Regulatory T cells inhibit CD8(+) T-cell tissue invasion in human skin graft-versus-host reactions.

Background: Regulatory T cells (Tregs) effectively ameliorate graft-versus-host disease (GVHD). The mechanisms underlying Treg therapeutic effect on GVHD are not fully elucidated. This study investigates whether Treg prevention of GVH tissue damage is associated with blocking CD8 effector T-cell tissue invasion, a question not yet addressed in humans.
Method: Tissue-infiltrating T cells and histopathology scores were detected using an in vitro human GVHD skin explant model, together with immunohistochemistry, cytometric bead array, functional adhesion and migration assays, flow cytometry, and quantitative real-time polymerase chain reaction.
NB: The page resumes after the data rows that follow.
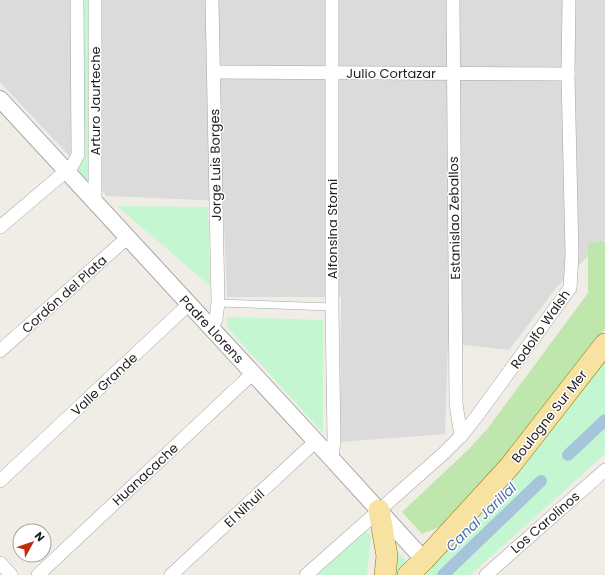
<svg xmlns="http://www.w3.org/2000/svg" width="605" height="575" font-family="Poppins,sans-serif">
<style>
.residential{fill:#dcdbdb}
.grass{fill:#bfe6ad}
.park{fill:#c4f7d1}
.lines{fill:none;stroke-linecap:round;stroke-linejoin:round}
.canal{stroke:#a7c5da;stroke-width:12}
.service-casing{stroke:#a5a5a5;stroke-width:8}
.minor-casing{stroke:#a5a5a5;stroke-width:14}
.tertiary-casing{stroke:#a5a5a5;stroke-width:18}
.primary-casing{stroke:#917d07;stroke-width:22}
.service{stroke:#fff;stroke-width:7}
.minor{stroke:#fff;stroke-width:13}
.tertiary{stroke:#fff;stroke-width:16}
.primary{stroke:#f7e2a1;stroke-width:21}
.labels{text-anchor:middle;stroke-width:3;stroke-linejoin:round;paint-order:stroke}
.street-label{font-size:13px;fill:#1e1e1e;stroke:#fff}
.water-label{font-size:14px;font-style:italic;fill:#4f6ca9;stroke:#fff}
</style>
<rect width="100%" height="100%" fill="#efede5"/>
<polygon class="residential" points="0,0 605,0 605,239 556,288 509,350 448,343 445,434 340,442 341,297 227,297 223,201 107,196 0,82"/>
<polygon class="grass" points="605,241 605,329 511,452 442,526 422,534 402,512 469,449 488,428 588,293 588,243"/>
<g class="park">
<polygon points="77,0 95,0 95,202 73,166"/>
<polygon points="117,206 208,207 210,286"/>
<polygon points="227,317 323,320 323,433 227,327"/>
<polygon points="605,360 605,454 470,575 423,575"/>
<polygon points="364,530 371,535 367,575 315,575"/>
<polygon points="392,546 406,561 406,566 398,575 393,575"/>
</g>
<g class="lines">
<g class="canal">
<polyline points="568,455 605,420"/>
<polyline points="443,575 541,481"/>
</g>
<defs>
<polyline id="service" points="218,303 332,307"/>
<g id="minor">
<polyline points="95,0 95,202"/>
<polyline points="453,0 456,404 461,436"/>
<polyline points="214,72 568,74"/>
<polyline points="0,227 72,166 78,155 77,0"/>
<polyline points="212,328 216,319 218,303 212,0"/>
<polyline points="0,351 128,237"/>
<polyline points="332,459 334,439 332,307 332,0"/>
<polyline points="0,481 189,304"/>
<polyline points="0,563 11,575"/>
<polyline points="38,575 253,373"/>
<polyline points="171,575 316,441"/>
<polyline points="306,575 444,453 461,436 477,416 570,288 572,255 568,74 569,0"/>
<polyline points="486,575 605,470"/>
</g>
<polyline id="tertiary" points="0,99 332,459 424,560"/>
<g id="primary">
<polyline points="379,510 387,556 385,575"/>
<polyline points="408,575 424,560 510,466 605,344"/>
</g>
</defs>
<use href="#service" class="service-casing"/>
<use href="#minor" class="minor-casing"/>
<use href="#tertiary" class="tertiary-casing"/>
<use href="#primary" class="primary-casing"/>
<use href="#service" class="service"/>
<use href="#minor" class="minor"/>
<use href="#tertiary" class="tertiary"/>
<use href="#primary" class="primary"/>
</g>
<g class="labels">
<g class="street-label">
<text x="391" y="78">Julio Cortazar</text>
<text transform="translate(95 101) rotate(-90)" y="5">Arturo Jaurteche</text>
<text transform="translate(215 165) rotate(-91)" y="5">Jorge Luis Borges</text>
<text transform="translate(454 218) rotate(-91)" y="5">Estanislao Zeballos</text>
<text transform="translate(332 229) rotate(-90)" y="5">Alfonsina Storni</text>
<text transform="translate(64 294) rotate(-42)" y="5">Cordón del Plata</text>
<text transform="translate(212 329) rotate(47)" y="5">Padre Llorens</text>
<text transform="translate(540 329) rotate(-55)" y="5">Rodolfo Walsh</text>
<text transform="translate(104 384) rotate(-43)" y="5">Valle Grande</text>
<text transform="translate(549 416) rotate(-52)" y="5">Boulogne Sur Mer</text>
<text transform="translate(145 474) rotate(-43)" y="5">Huanacache</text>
<text transform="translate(244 508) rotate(-43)" y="5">El Nihuil</text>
<text transform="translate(545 522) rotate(-41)" y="5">Los Carolinos</text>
</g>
<g class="water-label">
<text transform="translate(481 517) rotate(-44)" y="5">Canal Jarillal</text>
</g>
</g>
<g transform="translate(32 543) rotate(50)"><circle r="19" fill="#ffffff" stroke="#a5a5a5"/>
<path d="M0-3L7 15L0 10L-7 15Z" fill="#c32b0a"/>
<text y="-6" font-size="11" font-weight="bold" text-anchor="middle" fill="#1e1e1e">N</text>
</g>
</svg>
Results: Treg intervention during priming significantly decreased effector T-cell infiltration into target tissue (P<0.01) resulting in a striking reduction in the histopathology score of tissue injury (P<0.0001). These results were coupled with reduced CXCR3 and cutaneous lymphocyte antigen expression by effector T cells, together with decreased CXCL10 and CXCL11 expression in target tissue. Treg intervention also impaired the functional interaction of CXCR3 and cutaneous lymphocyte antigen with their specific ligands (P<0.01) and suppressed the secretion of CXCL9, CXCL10, and interferon-γ (P<0.01, P<0.05, and P<0.001, respectively). Late addition of Tregs into the effector phase abolished their ability to suppress effector T-cell tissue invasion, resulting in a total loss of their ability to ameliorate GVH tissue damage.
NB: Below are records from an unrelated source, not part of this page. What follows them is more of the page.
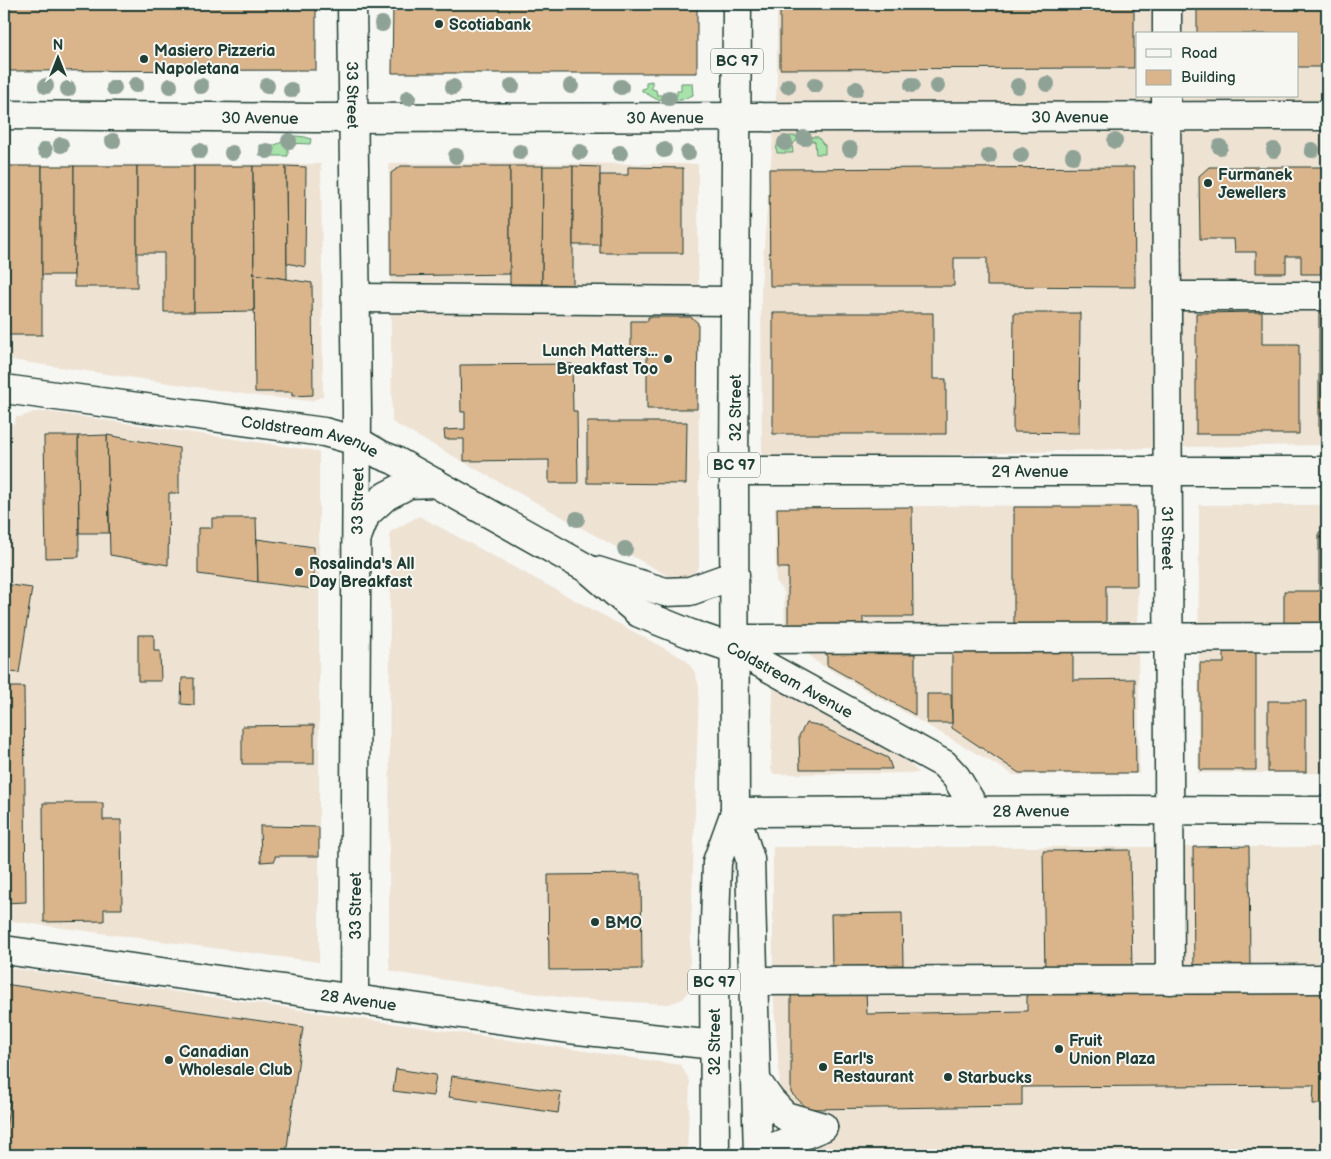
<svg xmlns="http://www.w3.org/2000/svg" width="1331" height="1159" viewBox="0 0 1331 1159" font-family="'Balsamiq Sans',sans-serif">
	<style>
		.built { fill: #eee2d3; fill-rule: evenodd }
		.green { fill: #a6e2a9; stroke: #62906e }
		.building { fill: #dab58c; stroke: #1f3d34 }
		.lines { fill: none; stroke-linecap: round; stroke-linejoin: round }
		.minor-casing { stroke: #1f3d34; stroke-width: 31 }
		.highway-casing { stroke: #1f3d34; stroke-width: 31 }
		.minor { stroke: #f6f6f2; stroke-width: 28 }
		.highway { stroke: #f6f6f2; stroke-width: 28 }
		.tree { fill: #8fa296 }
		.poi-dot { fill: #1f3d34; stroke: #f6f6f2; stroke-width: 2 }
		.labels { text-anchor: middle; stroke-width: 4; stroke-linejoin: round; paint-order: stroke }
		.shield { fill: #f6f6f2; stroke: #60746d; stroke-width: 1 }
		.shield-label { font-size: 15px; font-weight: bold; fill: #1f3d34 }
		.poi-label { font-size: 16px; font-weight: bold; fill: #1f3d34; stroke: #f6f6f2; text-anchor: start }
		.street-label { font-size: 16px; fill: #1f3d34; stroke: #f6f6f2 }
	</style>
	<rect width="100%" height="100%" fill="#f6f6f2"/>
	<filter id="ink" filterUnits="userSpaceOnUse"><feTurbulence type="fractalNoise" baseFrequency=".02" numOctaves="2"/><feDisplacementMap in="SourceGraphic" scale="10" xChannelSelector="R" yChannelSelector="G"/><feConvolveMatrix kernelMatrix="1 2 1 2 8 2 1 2 1" color-interpolation-filters="sRGB"/></filter>
	<g filter="url(#ink)">
		<g class="built">
			<path d="M777 4H1327V445L1181 447 762 461 761 285 777 86ZM1137 34H1297V96H1137Z"/>
			<path d="M389 163 698 164 699 558V567L693 574 687 578 677 579 668 576 392 422Z"/>
			<path d="M321 164 323 396 311 401 258 396 4 359V165Z"/>
			<path d="M34 412H49L311 450 319 453V962L4 920V423L14 424 16 417H21Z"/>
			<path d="M1137 505 1139 774 1014 775 815 661 785 629 784 592 776 582 775 507Z"/>
			<path d="M1199 505H1327V773H1198Z"/>
			<path d="M419 516 686 660 694 671 699 686 689 990 683 999 669 1004 572 999 399 973 390 970 389 962 390 532Z"/>
			<path d="M773 689 781 690 908 762 919 773 774 774 771 770Z"/>
			<path d="M773 847H1327V1155H785L773 990Z"/>
			<path d="M4 967 681 1065 690 1082 687 1155H4Z"/>
		</g>
		<g class="green">
			<path d="M652 81V89L656 90 657 95H677V91H681V83H692L693 95 681 100H665L656 99 642 91V89L646 88V82Z"/>
			<path d="M296 136 305 137 311 139 310 144 288 143V156H260V145H275Z"/>
			<path d="M790 136 818 137 823 144 825 145V154H816L815 142 814 141H796L792 145 793 153H777C775 142 780 140 790 136Z"/>
		</g>
		<g class="building">
			<path d="M4 4H316V70L4 71Z"/>
			<path d="M393 4H697V73H392Z"/>
			<path d="M780 4H921V9L982 8V4H1134V68L780 69Z"/>
			<path d="M1197 4H1327V67H1297V34H1197Z"/>
			<rect x="4" y="166" width="38" height="169"/>
			<rect x="42" y="166" width="32" height="109"/>
			<rect x="74" y="166" width="63" height="121"/>
			<path d="M137 166H194V312H164V253H137Z"/>
			<path d="M194 166H253L254 311 194 312Z"/>
			<path d="M253 166H286L287 279 254 274Z"/>
			<path d="M286 166 306 167 305 267 287 263Z"/>
			<path d="M401 166H510V274L391 276V173Z"/>
			<path d="M510 166H543L542 284H510Z"/>
			<path d="M543 166H573V285L542 284Z"/>
			<path d="M573 166 600 167V245H573Z"/>
			<path d="M628 167 683 168V253H600V175H628Z"/>
			<path d="M1134 167 1135 287 987 286V258H954V286H770L769 169Z"/>
			<path d="M1209 167H1327V249H1321V274H1301V256H1286V273H1256V252H1235L1234 239H1200L1199 176Z"/>
			<path d="M254 274 312 283 313 395 292 396V392H255Z"/>
			<rect x="1319" y="310" width="8" height="123"/>
			<path d="M1262 312V344H1299V434H1196V313Z"/>
			<path d="M773 313H933V379H946V434H773Z"/>
			<path d="M1014 313H1080L1079 433 1013 432Z"/>
			<path d="M648 317H691L698 323 697 409H647V354H631V321H648Z"/>
			<path d="M572 364 573 411H577L578 483H549V460L464 461V439H445L444 430 465 429V412H461L460 365Z"/>
			<path d="M587 422H687L686 484 587 483Z"/>
			<path d="M107 435 179 448V493H169L168 565 110 555Z"/>
			<path d="M107 435 109 533H79L78 436Z"/>
			<path d="M4 436 9 437 4 473Z"/>
			<path d="M44 436H78L79 557 46 558Z"/>
			<path d="M912 507 913 617H863V625L788 626V568H778L777 508Z"/>
			<path d="M1014 507H1136L1137 586H1106V627H1014Z"/>
			<path d="M212 518H256L258 582 198 574V528H212Z"/>
			<path d="M1319 532H1327V627H1284V591H1319Z"/>
			<path d="M257 539 314 547V589L258 582Z"/>
			<path d="M4 584 32 588 19 673 4 671Z"/>
			<path d="M138 635H154V651H160L161 681H138Z"/>
			<path d="M952 649H1073V680L1135 679 1136 773H1019L952 728Z"/>
			<path d="M1224 649H1256V770H1200V663H1224Z"/>
			<path d="M827 653 915 654V715L827 665Z"/>
			<path d="M182 678H194V705L181 704Z"/>
			<path d="M4 687H24L26 902 4 903Z"/>
			<path d="M927 694H951L952 723H927Z"/>
			<rect x="1268" y="701" width="38" height="71"/>
			<path d="M806 723 818 725 888 758 892 769H800L799 736Z"/>
			<path d="M314 725V764H242V726Z"/>
			<path d="M43 803H103V820H121L122 909H104V921L44 922Z"/>
			<path d="M260 826 319 827V856H275V861L261 862Z"/>
			<path d="M1249 846 1250 970H1194L1193 847Z"/>
			<path d="M1130 850 1132 974 1045 975 1043 851Z"/>
			<path d="M641 874 642 969 549 970 548 875Z"/>
			<path d="M902 913 903 965 832 967 831 914Z"/>
			<path d="M4 984 303 1027 286 1155H4V1142L10 1100 4 1099Z"/>
			<path d="M1327 989V1104H1313L1314 1085 1022 1087V1106L808 1109 791 1093V990H866L867 1014 1027 1011V992Z"/>
			<path d="M396 1069 436 1075 433 1096 393 1091Z"/>
			<path d="M452 1076 561 1092 558 1113 449 1097Z"/>
		</g>
		<g class="lines">
			<g class="minor-casing">
				<g id="minor">
					<path id="s1" d="M352 4 357 411 354 998"/>
					<path d="M1167 34V4"/>
					<path id="s2" d="M1166 96 1170 980"/>
					<path id="s3" d="M4 115 316 118 1327 116"/>
					<path d="M1167 296H1327"/>
					<path d="M356 298 735 301"/>
					<path id="s4" d="M4 389 324 432 357 441 381 455 394 460 588 569 639 613 691 634 735 649 944 764 956 777 976 810"/>
					<path id="s5" d="M734 471H1327"/>
					<path d="M357 537 366 514 386 496 409 484 435 483"/>
					<path d="M597 571 665 592 690 591 735 575"/>
					<path d="M735 639 1327 637"/>
					<path id="s6" d="M735 812 1131 810 1327 811"/>
					<path id="s7" d="M4 950 569 1029 714 1045"/>
					<path d="M752 981 1327 979"/>
					<path d="M755 1079 770 1100 785 1116 823 1127"/>
					<path d="M770 1155 774 1147 823 1127"/>
				</g>
			</g>
			<g class="highway-casing">
				<g id="highway">
					<path d="M737 4 734 471 735 812 750 859 758 1155"/>
					<path d="M715 1155 714 953 717 862 735 812"/>
				</g>
			</g>
			<use href="#minor" class="minor"/>
			<use href="#highway" class="highway"/>
		</g>
		<g class="tree">
			<circle cx="382" cy="24" r="8"/>
			<circle cx="1047" cy="84" r="8"/>
			<circle cx="136" cy="85" r="8"/>
			<circle cx="815" cy="85" r="8"/>
			<circle cx="912" cy="85" r="8"/>
			<circle cx="46" cy="86" r="8"/>
			<circle cx="170" cy="86" r="8"/>
			<circle cx="201" cy="86" r="8"/>
			<circle cx="267" cy="86" r="8"/>
			<circle cx="512" cy="86" r="8"/>
			<circle cx="571" cy="86" r="8"/>
			<circle cx="788" cy="86" r="8"/>
			<circle cx="937" cy="86" r="8"/>
			<circle cx="1018" cy="86" r="8"/>
			<circle cx="453" cy="87" r="8"/>
			<circle cx="621" cy="87" r="8"/>
			<circle cx="114" cy="88" r="8"/>
			<circle cx="68" cy="89" r="8"/>
			<circle cx="856" cy="89" r="8"/>
			<circle cx="291" cy="90" r="8"/>
			<circle cx="408" cy="98" r="8"/>
			<circle cx="669" cy="98" r="8"/>
			<circle cx="804" cy="138" r="8"/>
			<circle cx="113" cy="141" r="8"/>
			<circle cx="289" cy="141" r="8"/>
			<circle cx="1115" cy="141" r="8"/>
			<circle cx="785" cy="143" r="8"/>
			<circle cx="61" cy="145" r="8"/>
			<circle cx="1220" cy="147" r="8"/>
			<circle cx="850" cy="149" r="8"/>
			<circle cx="45" cy="150" r="8"/>
			<circle cx="664" cy="150" r="8"/>
			<circle cx="1274" cy="150" r="8"/>
			<circle cx="1312" cy="150" r="8"/>
			<circle cx="200" cy="151" r="8"/>
			<circle cx="267" cy="151" r="8"/>
			<circle cx="520" cy="152" r="8"/>
			<circle cx="580" cy="152" r="8"/>
			<circle cx="232" cy="153" r="8"/>
			<circle cx="620" cy="153" r="8"/>
			<circle cx="688" cy="153" r="8"/>
			<circle cx="1021" cy="155" r="8"/>
			<circle cx="456" cy="156" r="8"/>
			<circle cx="989" cy="156" r="8"/>
			<circle cx="1073" cy="156" r="8"/>
			<circle cx="577" cy="519" r="8"/>
			<circle cx="625" cy="549" r="8"/>
		</g>
	</g>
	<g class="poi-dot">
		<circle cx="439" cy="24" r="5"/>
		<circle cx="144" cy="59" r="5"/>
		<circle cx="1208" cy="183" r="5"/>
		<circle cx="668" cy="359" r="5"/>
		<circle cx="299" cy="572" r="5"/>
		<circle cx="595" cy="922" r="5"/>
		<circle cx="1059" cy="1049" r="5"/>
		<circle cx="169" cy="1060" r="5"/>
		<circle cx="823" cy="1067" r="5"/>
		<circle cx="948" cy="1077" r="5"/>
	</g>
	<g class="labels">
		<g class="shield">
			<rect x="711" y="48.5" width="52" height="25" rx="4"/>
			<rect x="708" y="452.5" width="52" height="25" rx="4"/>
			<rect x="688" y="969.5" width="52" height="25" rx="4"/>
		</g>
		<g class="shield-label">
			<text x="737" y="66">BC 97</text>
			<text x="734" y="470">BC 97</text>
			<text x="714" y="987">BC 97</text>
		</g>
		<g class="poi-label">
			<text x="449" y="30">Scotiabank</text>
			<text x="154" y="56">Masiero Pizzeria<tspan x="154" dy="18">Napoletana</tspan></text>
			<text x="1218" y="180">Furmanek<tspan x="1218" dy="18">Jewellers</tspan></text>
			<text x="658" y="356" text-anchor="end">Lunch Matters...<tspan x="658" dy="18">Breakfast Too</tspan></text>
			<text x="309" y="569">Rosalinda's All<tspan x="309" dy="18">Day Breakfast</tspan></text>
			<text x="605" y="928">BMO</text>
			<text x="1069" y="1046">Fruit<tspan x="1069" dy="18">Union Plaza</tspan></text>
			<text x="179" y="1057">Canadian<tspan x="179" dy="18">Wholesale Club</tspan></text>
			<text x="833" y="1064">Earl's<tspan x="833" dy="18">Restaurant</tspan></text>
			<text x="958" y="1083">Starbucks</text>
		</g>
		<g class="street-label">
			<text dy="6" stroke="none"><textPath href="#s1" startOffset="91">33 Street</textPath></text>
			<text dy="6" stroke="none"><textPath href="#s3" startOffset="1066">30 Avenue</textPath></text>
			<text dy="6" stroke="none"><textPath href="#s3" startOffset="256">30 Avenue</textPath></text>
			<text dy="6" stroke="none"><textPath href="#s3" startOffset="661">30 Avenue</textPath></text>
			<text transform="translate(735 408) rotate(-90)" y="6">32 Street</text>
			<text dy="6" stroke="none"><textPath href="#s4" startOffset="310">Coldstream Avenue</textPath></text>
			<text dy="6" stroke="none"><textPath href="#s5" startOffset="296">29 Avenue</textPath></text>
			<text transform="translate(357 501) rotate(-89)" y="6">33 Street</text>
			<text dy="6" stroke="none"><textPath href="#s2" startOffset="442">31 Street</textPath></text>
			<text dy="6" stroke="none"><textPath href="#s4" startOffset="854">Coldstream Avenue</textPath></text>
			<text dy="6" stroke="none"><textPath href="#s6" startOffset="296">28 Avenue</textPath></text>
			<text transform="translate(355 906) rotate(-90)" y="6">33 Street</text>
			<text dy="6" stroke="none"><textPath href="#s7" startOffset="358">28 Avenue</textPath></text>
			<text transform="translate(714 1042) rotate(-90)" y="6">32 Street</text>
		</g>
	</g>
	<rect width="1331" height="1159" fill="none" stroke="#f6f6f2" stroke-width="20"/>
	<rect x="10" y="10" width="1311" height="1139" fill="none" stroke="#1f3d34" stroke-width="2" filter="url(#ink)"/>
	<rect x="1136" y="32" width="162" height="65" fill="#f6f6f2" stroke="#a0aca6"/>
	<rect x="1146" y="49" width="25" height="8" fill="#f6f6f2" stroke="#a0aca6"/>
	<text x="1181" y="58" font-size="15" fill="#1f3d34">Road</text>
	<rect x="1146" y="70" width="25" height="15" fill="#dab58c" stroke="#a0aca6"/>
	<text x="1181" y="82" font-size="15" fill="#1f3d34">Building</text>
	<g transform="translate(58 58)" stroke="#f6f6f2" stroke-width="4" paint-order="stroke">
	<path d="M0-4L9 19L0 12L-9 19Z" fill="#1f3d34"/>
	<text y="-8" font-size="14" font-weight="bold" text-anchor="middle" fill="#1f3d34">N</text>
	</g>
</svg>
Conclusion: Preventing effector T-cell tissue invasion is a critical mechanistic event leading to Treg attenuation of GVH tissue damage. This therapeutic effect is associated with a failure of CD8 T cells to increase tissue homing receptors after allo-stimulation, together with a breakdown of interferon-γ-induced chemoattractant expression in the target tissue.